Recently, we have received some questions from expert witnesses regarding potential liability for expert witness testimony. The U.S. 4th Circuit Court of Appeals decided this issue last Friday.
Last week, on October 26th, 2018, the United States, Fourth Circuit Court of Appeals ruled that the federal common law “witness litigation privilege” protects an expert witness for civil claims stemming from their testimony.
The best summary of the decision that I found comes from Pillsbury Winthrop Shaw Pittman LLP’s, Gravel2Gavel Blog. You can find the blog post here.
The matter involved a coal miner who was claiming benefits under the Black Lung Benefits Act. According to the expert witness the evidence did not support the plaintiff’s claim and the claim was denied. Thereafter, a report from the Center for Public Integrity alleged the “Johns Hopkins radiology unit and its expert witnesses were much less likely to find evidence of black lung disease than other doctors.”

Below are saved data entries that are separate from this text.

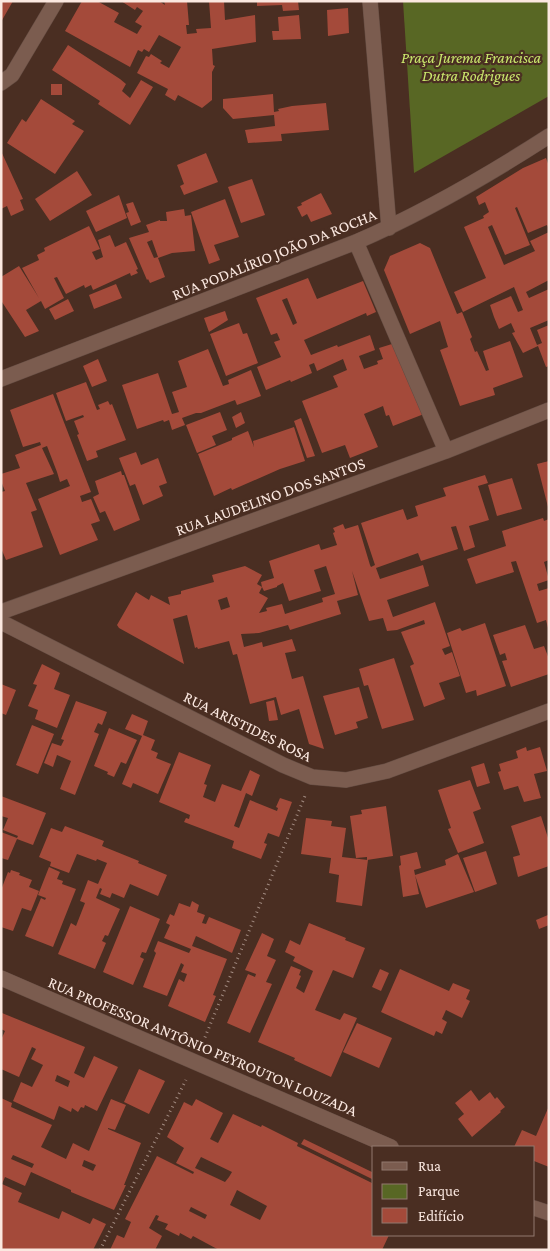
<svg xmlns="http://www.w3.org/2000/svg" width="550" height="1251" font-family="'Crimson Pro',serif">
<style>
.green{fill:#586724}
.building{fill:#a44a3a;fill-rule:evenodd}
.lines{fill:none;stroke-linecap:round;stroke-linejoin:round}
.minor-casing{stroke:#644c42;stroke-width:16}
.path{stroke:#a28b81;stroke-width:3;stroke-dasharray:1 4;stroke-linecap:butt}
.minor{stroke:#7b5c4f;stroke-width:15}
.labels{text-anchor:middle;stroke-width:4.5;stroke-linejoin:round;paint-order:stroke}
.park-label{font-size:16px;font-style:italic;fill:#cae86d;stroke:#4a2e22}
.street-label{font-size:16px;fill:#fbe8e0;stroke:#4a2e22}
</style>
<rect width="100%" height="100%" fill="#4a2e22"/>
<path class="green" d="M403 1H549V96L414 173Z"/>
<path class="building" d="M1 1H13L1 22Z
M82 1H97L119 13 114 22 137 34 142 26 135 22 143 11 137 7 135 10 121 1H159L165 5 164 1H187L189 25H186L187 34 197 33 196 29 211 28 209 1H224L225 20 255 15 256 42 212 49 213 65 215 66 212 72V100L202 108 178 95 175 101 165 95 168 89 137 73 146 56 149 57 151 54 162 61 160 63 169 68 181 47 159 35 149 52 144 49 142 52 138 50 130 67 65 31Z
M257 1H298L299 10 283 11 282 5 257 6Z
M348 8 349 33 328 36 327 10Z
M299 15 301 39 273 40 272 31H279L278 17Z
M68 45 120 79 126 84 122 91 130 98 141 80 153 87 130 125 98 104 100 101 52 70Z
M51 84H62V95H51Z
M273 94 274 112 279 111 278 109 292 106 326 103 329 130 281 134 282 141 248 143 245 130 275 126 274 115 233 119 223 108V99Z
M41 99 75 121 72 124 84 131 55 174 7 143 22 119 26 122Z
M1 151 23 199 20 200 24 210 11 216 7 206 1 209Z
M206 153 218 182 184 195 180 186 184 184 177 165Z
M546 158 549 166V229L547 225 528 233 517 207 515 208 530 245 505 255 492 225 488 227 504 265 535 251 530 241 549 232V280L526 292 529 298 549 289V320L530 328 537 345 542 343 537 330 549 325V366L546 367 538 346 523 353 512 333 515 332 511 323 499 329 494 317 490 305 511 296 518 312 523 310 514 287 463 312 454 292 486 278 464 227 484 218 483 216 489 212 485 202 479 205 476 197 523 168Z
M77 171 92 195 50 221 35 199Z
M252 179 265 215 241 223 228 187Z
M321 193 332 214 311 222 307 214 302 217 297 207 302 205 301 203Z
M119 195 127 218 96 232 86 211Z
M225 199 239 237 214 245 220 260 209 264 191 212Z
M133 202 141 222 131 226 126 213 129 212 126 204Z
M184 209 185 216 191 215 195 251 172 253 158 258 165 277 150 283 148 279 147 280 129 238 149 232 146 225 160 220V221H167L166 212ZM152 240 158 257 154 258 147 242Z
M89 226 100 249 92 252 96 260 103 257 98 240 110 235 115 247 126 242 138 269 136 270 138 273 131 276 130 273 93 290 91 285 85 288 84 285 66 294 57 277 54 278 64 298 45 309 41 301 26 310 39 331 25 337 2 302 1 303V277L19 266 39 298 22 268 39 260 37 255 45 251 44 248Z
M420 243 430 248 457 314 462 312 472 337 470 339 475 352 477 351 486 371 489 370 483 351 510 341 523 377 493 388 495 395 460 406 440 350 448 347 440 321 410 334 384 270 390 256Z
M308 278 317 299 363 281 376 312 367 316 366 313 304 340 311 355 337 345 338 347 370 335 375 350 359 356 364 369 378 364 377 361 383 359 379 348 392 344 424 414 393 426 389 415 386 416 383 406 364 414 378 447 350 458 345 445 322 453 302 401 338 387 333 376 347 370 343 359 317 371 314 363 309 365 312 373 291 382 290 380 266 390 257 367 281 357 274 342 280 340 277 333 271 335 256 298ZM287 298 297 323 293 325 282 300Z
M116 284 122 298 94 309 89 295Z
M68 299 74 311 55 320 49 309Z
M225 311 228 320 209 332 204 318Z
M239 323 243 334 247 333 258 363 226 376 210 334Z
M208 349 223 386 229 384 228 380 251 370 261 396 237 405 235 400 201 413H196L182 418 185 425 172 430 169 420 164 422 163 420 137 429 122 385 158 373 172 414 179 412 172 392 187 387 178 361Z
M98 359 107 381 92 387 83 366Z
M86 382 97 410 100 409 98 405 108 401 110 405 112 404 126 440 96 451 98 457 87 461 77 435 79 434 74 421 84 417 83 415 66 421 56 393Z
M53 394 91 492 80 496 82 502 91 499 100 521 91 524 98 540 60 555 38 499 70 486 67 479 60 482 57 472 47 446 42 448 54 474 26 483 37 510 31 512 43 547 6 560 1 548V492L5 491 1 481V474L20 468 15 455 41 445 40 442 23 447 10 410Z
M220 412 227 430 212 436 216 445 197 453 186 425Z
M241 412 245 423 236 428 232 417Z
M301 418 315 456 307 458 294 421Z
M294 427 305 461 280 469 232 490 231 488 214 496 198 454 232 440V438L248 431 254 447 253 441Z
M136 452 141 465 158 458 167 483 159 486 163 496 143 505 135 484 130 486 119 458Z
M549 461V507H548L537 464Z
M121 471 122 475H124L140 520 114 531 105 511 100 513 93 497 99 494 95 481Z
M485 475 488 483 478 486 489 520 469 526 475 547 464 551 456 526 451 527 458 549 421 561 418 553 376 568 380 579 423 565 429 586 387 600 393 617 435 602 450 646 442 649 445 655 452 652 460 676 439 683 445 699 424 707 410 666 414 664 401 632 425 624 424 620 397 630 387 631 383 618 369 621 352 571 358 595 337 601 341 614 290 630 288 625 259 633 241 634 244 647 262 642 263 647 292 639 296 651 285 653 292 679 303 676 324 749 309 744 299 709 281 715 276 697 250 704 237 654 233 655 229 641 198 649 197 647 195 648 187 615 173 619 184 664 119 628 117 625 136 592 149 600 151 595 170 605 168 597 181 594V591L214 582 212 575 245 566 262 575 257 584 262 587 261 582 274 578 269 561 319 544 321 550 337 545 333 533 335 532 333 528 343 524 345 529 358 525 370 565 371 567 375 565 361 523 403 509 407 520 418 516 415 506 446 496 443 488ZM326 566 335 594 322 598 323 602 285 614 282 604 266 608 267 611 259 613 268 598 259 593 262 587 264 591 277 587V586L283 583 289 601 321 591 314 570ZM227 597 230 607 221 610 218 600Z
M512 478 522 509 497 516 488 485Z
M543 518 544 521 549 519V560L544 562 549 580 537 584 539 591 549 588 548 628 546 620 537 623 516 561 511 562 514 572 476 584 467 559 506 546 502 531Z
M485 623 506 686 477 696 476 690 466 693 447 633 460 628 462 631Z
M525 625 534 649 544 646 549 659V674L511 687 502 661 507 660 505 653 500 655 493 635Z
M394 658 414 720 382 729 368 685 364 686 359 669Z
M42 664 60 673 54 689 70 695 57 728 35 719 38 710 28 706 37 685 33 684Z
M1 684 16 690 6 715 1 713Z
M359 687 368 718 356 722 358 728 335 735 323 696Z
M274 700 278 720 269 721 266 702Z
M76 701 107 712 102 725 98 723 94 732 99 734 75 795 60 789 71 761 57 755 53 767 44 763 52 743 61 746 64 740 61 739Z
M132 714 148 721 143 735 155 740 151 750 158 753 156 758 171 764 158 794 133 783 131 788 122 784 142 736 125 729Z
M32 725 54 734 38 774 16 765Z
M109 728 137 740 126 764 121 762 114 777 107 774 108 772 94 766Z
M526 747 527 751 540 747 547 771 534 774 541 798 524 802 518 786 504 790 498 772 501 771 499 764 518 758 516 751Z
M179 752 211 765 204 784 207 785 203 797 215 802 222 784 241 791 250 770 260 775 252 796 246 793 234 826 239 828 250 800 277 811 278 808 276 807 280 798 292 802 279 837 268 833 264 843 267 844 261 859 232 848 234 841 184 822 186 818 189 819 190 815 159 802Z
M484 763 490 783 477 787 471 767Z
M470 780 481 809 473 812 484 843 458 853 448 829 451 828 438 790Z
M1 796 46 813 33 845 17 839 8 860 1 858V832L17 838 18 836 3 830 8 818 1 816Z
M386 806 393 856 367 860V857L356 858 350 816 362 814 361 810Z
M541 816 549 841V866L518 877 513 857 520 855 511 826Z
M306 818 332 821 331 826 346 828 342 857 368 860 362 906 336 902 339 875 329 873 331 858 301 854Z
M65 826 104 841 102 846 139 861 138 863 167 875 158 896 130 884 124 898 112 893 110 898 100 894 102 889 100 888 96 898 120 909 108 936 105 935 102 941 106 943 95 969 58 954 71 923 76 926 85 903 80 901 88 880 98 884 107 863 97 859 96 861 77 854 69 873 50 866 51 862 39 857 51 828 62 832Z
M486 851 497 884 475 892 463 858Z
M417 852 421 868 414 870 419 894 403 897 399 866 401 865 400 856Z
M458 854 474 892 426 908 415 875 446 865 445 860Z
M49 867 60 872 57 879 63 881 62 884 76 889 53 947 25 936 41 898 45 900 46 898 38 895Z
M11 870 20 873 19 875 32 880 29 887 39 891 31 911 22 908 13 931 1 927V890L8 872 10 873Z
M192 901 199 905 197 912 205 915 202 923 206 924 209 917 241 930 232 953 196 936 192 946 227 959 213 995 216 996 205 1022 168 1006 179 979 184 982 187 974 181 972 184 965 181 963 167 996 143 987 156 953 154 951 158 941 189 953 191 949 164 938 170 925 166 923 170 914 174 916 179 903 190 907Z
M130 906 160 919 146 953 142 952 140 957 144 959 133 985 103 972Z
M548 915 549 925 539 929 536 920Z
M309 923 346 938 345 940 365 948 353 978 333 970 315 1010 340 1020 344 1013 357 1018 331 1077 294 1060 295 1058 258 1042 291 966 301 970 299 975 301 976 296 988 304 993 313 971 293 961 295 957 285 952 290 940 300 945Z
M262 933 274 939 267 956 276 960 266 982 272 984 250 1033 227 1023 248 974 255 977 256 974 245 970Z
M380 969 389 973 381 991 372 987Z
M400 969 449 991 453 983 470 990 466 999 470 1001 462 1018 446 1010 442 1019 447 1022 442 1034 436 1031 434 1036 381 1012Z
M2 1013 85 1047 74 1073 84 1078 94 1056 118 1067 97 1111 85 1105 84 1108 81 1107 78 1112 72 1108 71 1112 59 1106 54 1120 13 1101 21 1082 32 1087 43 1065 31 1059 36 1049 32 1047 19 1077 1 1069V1040L5 1031 1 1029ZM57 1075 70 1081 68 1087 55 1081Z
M357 1023 392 1038 379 1068 343 1052Z
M139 1069 165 1081 149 1114 124 1102Z
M471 1090 479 1101 490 1092 495 1099 497 1097 505 1107 500 1111 501 1112 472 1137 458 1119 464 1114 455 1103Z
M1 1098 12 1103 11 1107 52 1125 41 1147 66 1159 73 1143 89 1151 111 1099 126 1105 115 1130 108 1128V1129L141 1143 124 1185H126L114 1210 71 1192V1190L31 1172 25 1186 5 1177 2 1184 22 1193 18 1202 59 1219 62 1211 90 1224 93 1218 106 1224 93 1250H5L1 1248ZM13 1155 34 1164 32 1168 11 1159ZM84 1160 96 1165 93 1171 82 1166Z
M196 1099 223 1113 210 1139 218 1143 233 1114 261 1127 262 1125 298 1143 297 1146 374 1184V1235H389L382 1250H219L193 1236 191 1239 180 1233 179 1236 165 1229 168 1224 157 1220 159 1216 156 1215 149 1228 162 1236 155 1250H110L117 1235 124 1238 131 1222 125 1219 157 1156 193 1174 194 1172 176 1163 184 1148 167 1137 184 1102 192 1106ZM201 1157 232 1172 229 1177 225 1182 195 1168ZM237 1190 267 1206 260 1220 230 1205ZM191 1207 207 1215 205 1219 189 1211Z
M549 1106V1167L534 1161V1147H514L522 1130 536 1136Z
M304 1139 374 1173V1180L301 1144Z"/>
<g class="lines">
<g class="minor-casing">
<path id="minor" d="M370 1 389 228
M1 83 12 75 56 1
M356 242 446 451
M1 379 356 242C423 213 487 176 549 136
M1 612 446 451 549 410
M1 622 283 765 312 777 346 780 387 771 549 711
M1 978 391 1147
M534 1208 549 1213"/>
</g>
<path class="path" d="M203 1042 305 796
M100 1250 186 1080"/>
<use href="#minor" class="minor"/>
</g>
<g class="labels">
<g class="park-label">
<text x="471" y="63">Praça Jurema Francisca<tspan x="471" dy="18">Dutra Rodrigues</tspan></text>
</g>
<g class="street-label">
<text transform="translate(274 254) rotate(-22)" y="6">RUA PODALÍRIO JOÃO DA ROCHA</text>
<text transform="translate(270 496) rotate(-20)" y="6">RUA LAUDELINO DOS SANTOS</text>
<text transform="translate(248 726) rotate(26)" y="6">RUA ARISTIDES ROSA</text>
<text transform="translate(203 1046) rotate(23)" y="6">RUA PROFESSOR ANTÔNIO PEYROUTON LOUZADA</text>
</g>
</g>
<rect width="550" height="1251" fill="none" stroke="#fbe8e0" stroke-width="5"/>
<rect x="372" y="1146" width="162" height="90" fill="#4a2e22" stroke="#91786e"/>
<rect x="382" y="1162" width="25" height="8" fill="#7b5c4f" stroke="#91786e"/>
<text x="418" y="1171" font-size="15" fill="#fbe8e0">Rua</text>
<rect x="382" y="1184" width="25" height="15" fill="#586724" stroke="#91786e"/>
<text x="418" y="1196" font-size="15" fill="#fbe8e0">Parque</text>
<rect x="382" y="1208" width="25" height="15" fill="#a44a3a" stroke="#91786e"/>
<text x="418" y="1221" font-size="15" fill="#fbe8e0">Edifício</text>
</svg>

The report from the Center for Public Integrity led to a lawsuit against Johns Hopkins and their doctors claiming liability for fraud, tortious interference, misrepresentation and more. The trial court dismissed the claim citing the federal common law “witness litigation privilege.” According to Gravel2Gavel, the appeals court was divided on the issue, but agreed with the trial court decision.
The Fourth Circuit stated “absolute immunity” applies to the expert witness testimony. They went further to state, “‘when a witness takes the oath, submitting his own testimony to cross-examination, the common law does not allow his participation to be deterred or undermined by subsequent collateral actions for damages.’” This is a really wordy way for the court to say an expert witness cannot later be sued for their testimony.